В четыре ночи - сложней держаться: острее - нежность, и ужас - жарче... Мне так не хочется продолжаться, лежит в шкатулке резной кинжальчик: заря по скалам стечёт горбатым, настанет отдых - вполне резонно...
Но утро будит меня набатом,
огнём обрушенных гарнизонов,
бедой разогнанных деревенек,
железным рокотом оружейных.
Я буду жить. Я спешу, мертвея, к горячим сводкам ночных сражений, вот там прорыв - там разнёс и вышиб врага, а там в обороне дыры,
и я твой голос немного слышу в поспешных рапортах командира... тебя видали - тогда, в осаде, и с необученной молодёжью, как ты призвал: "оглянись же, сзади!" Когда, казалось бы, безнадёжно - ладони мальчиков занемели, а боги спят, далеки и глухи, ты направляешь копьё умело, ты поправляешь тугие луки...
Враги боятся, врагам так проще - что ты не умер, придёшь по зову... Они в грозе увидали росчерк - твой меч, хлестнувший по горизонту. Таких боятся - мечей искристых и глаз прищуренных... Не гневите. И если город берут на приступ, то рушат статуи - чтоб не видеть...
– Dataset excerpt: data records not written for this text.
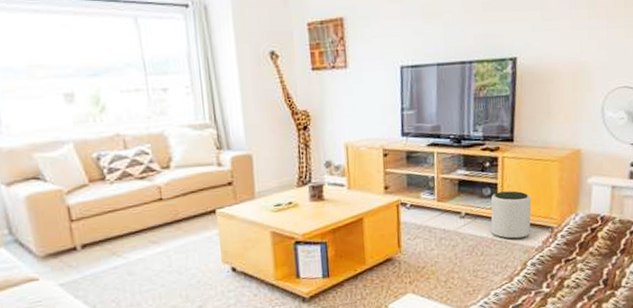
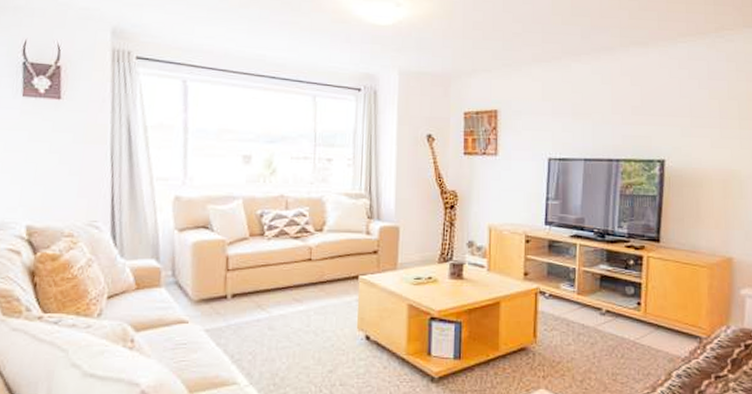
plant pot: present [490,190,531,239] -> none [633,292,678,345]

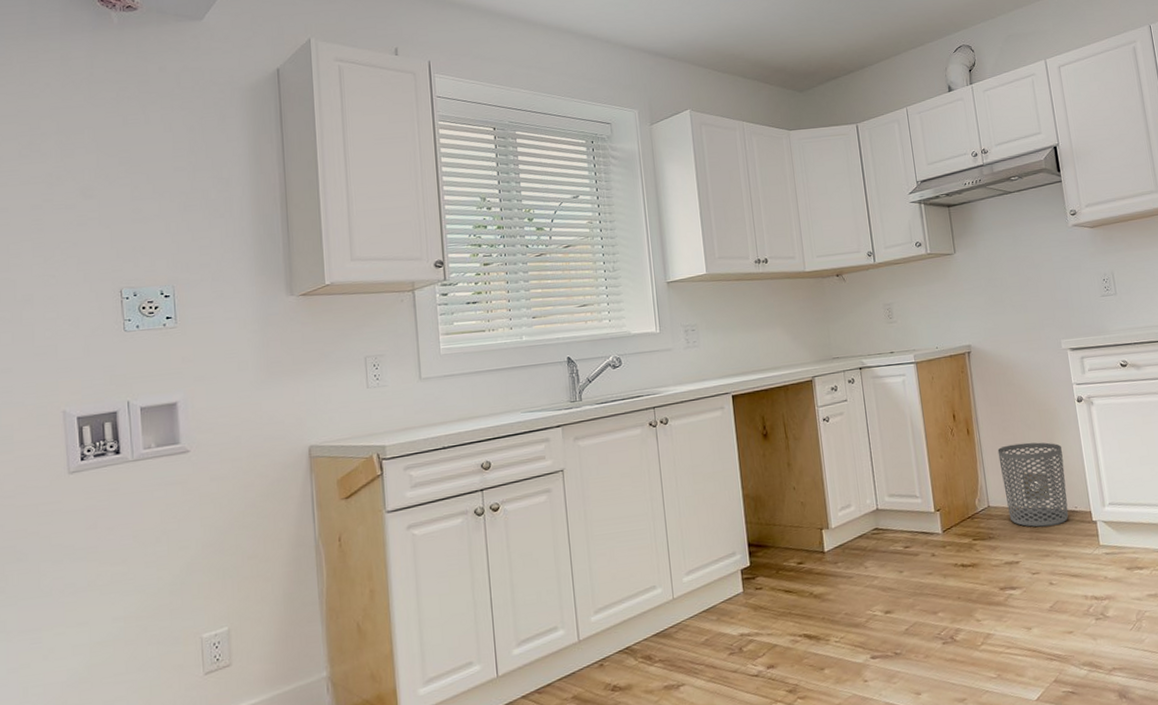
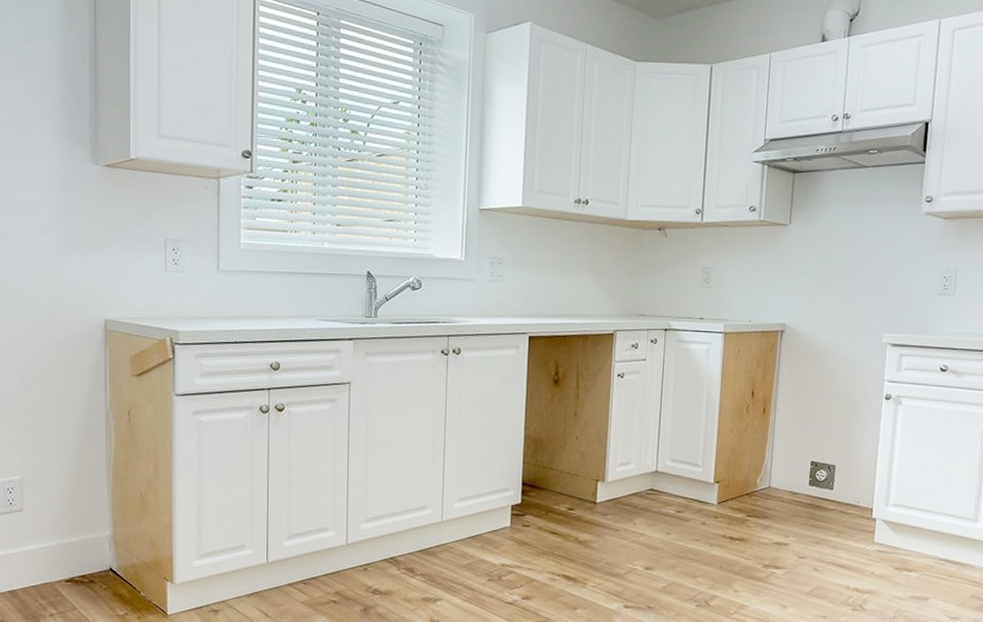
waste bin: present [997,442,1069,527] -> none [788,430,858,516]

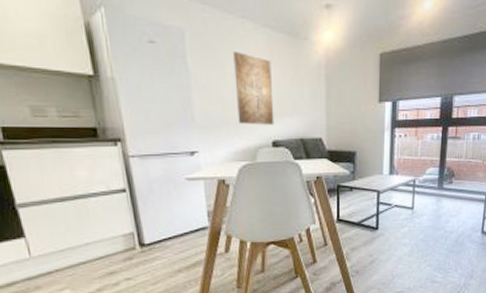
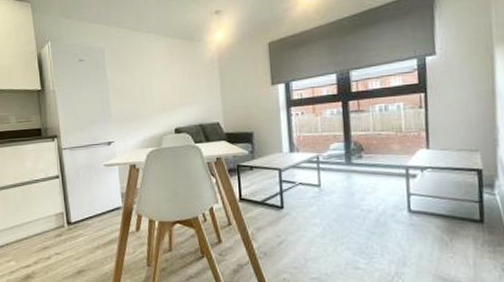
wall art: present [233,52,274,125] -> none [141,59,176,117]

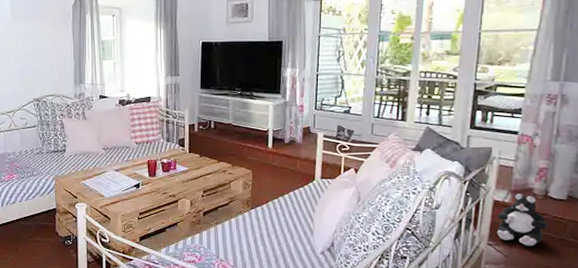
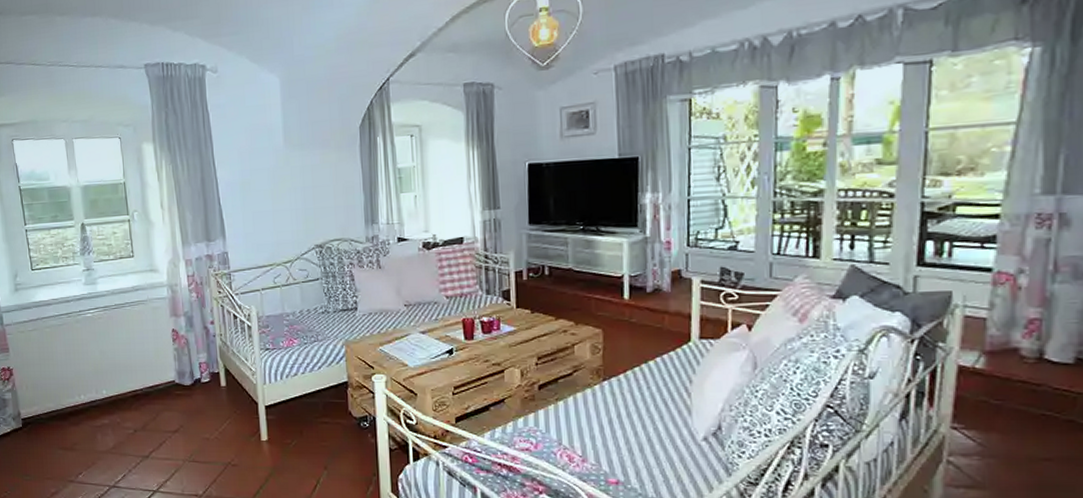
plush toy: present [496,194,548,246] -> none [964,356,1045,430]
Когда я сына под вечер вижу - твои черты и моё спасенье... он не играет - коряво пишет свои военные донесенья, по ветхой карте ведёт охоту и вражьи полчища рьяно месит, гоняет конницу и пехоту: "ах мама, мама, мне только десять, а мне б пятнадцать или шестнадцать, а я б их рвал, по кускам, навынос, а я б за папу, им не угнаться..."
(Нет, хорошо, что ещё не вырос).
И снова сон наползёт, прилипчив, отравой нежности разъедая... На блюде яблоки. По привычке, твоей привычке, совсем недавней. Не лечит время, наотмашь хлещет. Луна скользит по ночному блюду, струится прядью седой на плечи.